How, then, would the starts shake out if the game allowed the top starters to start with three days of rest? Calculating for Johnson, Groom, and Hughes, all of whom have 75-80 stamina ratings, the chart would look like this:

1 - Johnson
2 - Groom
3 - Hughes
4 - generic fourth starter
5 - generic fifth starter
0 - off-day
(xx) - double-header

APRIL
- - - - 1 2 3
0 1 2 3 4 1 2
0 3 1 2 4 3 1
0 2 3

MAY
- - - 1 4 2 3
0 1 2 3 4 1 2
0 3 1 2 4 3 1
0 2 1 3 4 2 1
0 3 2 1 (45) 0

JUNE
- - - - - - 2
1 4 3 2 1 4 3
2 1 4 3 2 1 4
3 0 1 2 3 4 1
0 2 3 1 4 2 3
0

JULY
- 1 2 3 (45) 1 2
0 0 1 2 3 4 1
0 2 3 1 4 2 3
0 1 2 3 4 0 1
2 3 4 1

AUGUST
- - - - 2 3 4
1 2 3 4 1 2 3
4 0 1 2 3 4 1
0 2 3 1 4 2 3
0 1 2 3 4 1 2

SEPTEMBER
0 (34) 1 2 5 3 1
0 0 2 1 3 4 2
1 0 3 2 1 4 3
2 0 0 1 2 3 4
0 1

OCTOBER
- - 2 0 1 3 2

This yields the following totals for game starts:

Johnson - 43
Groom - 42
Hughes - 38
4th starter - 28
5th starter - 3

At first glance, this chart looks a lot like the four-man strict rotation that I rejected at the start of this test. That's true, but then that's because it's an artificial construct. It doesn't take into account real-life factors like injuries, rainouts/double-headers, and, perhaps most importantly, the use of starters as relievers.

That last point merits some closer analysis....

joefromchicago · 09-22-2020, 10:20 PM

1912 SENATORS REPLAY (continued)
⁂
*What is asked*:
a: In the post on the 1912 Senators rotation, how many game starts does the chart give Hughes?
b: Restate the paragraph of the 1912 Senators rotation post that begins "How, then, would the starts shake out" in one shorter sentence, keeping its main facts.
c: According to the 1912 Senators rotation post, why does the chart look so much like the four-man strict rotation rejected earlier?
The lines on this page come from a separate source.

*Material provided*:
⁂
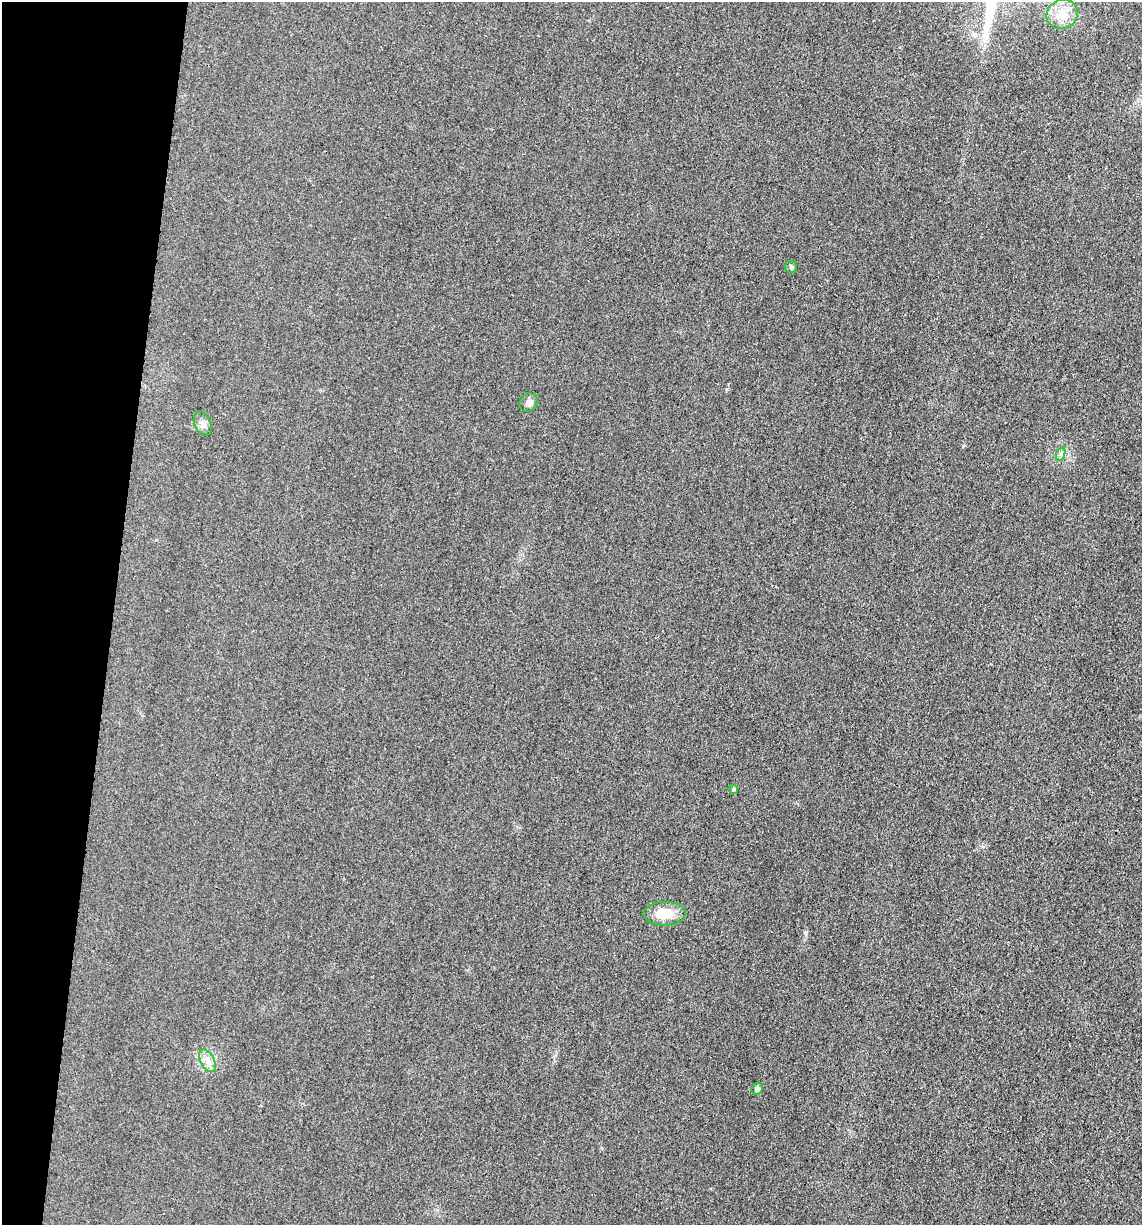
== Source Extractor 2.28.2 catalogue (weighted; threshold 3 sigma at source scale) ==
⁂
*Responses by task*:
a: 38

b: The post charts how starts would fall if the top starters, Johnson, Groom, and Hughes, each with a 75-80 stamina rating, could start on three days of rest.

c: The chart is an artificial construct. It leaves out real-life factors such as injuries, rainouts and double-headers, and the use of starters as relievers, which the post calls perhaps the most important.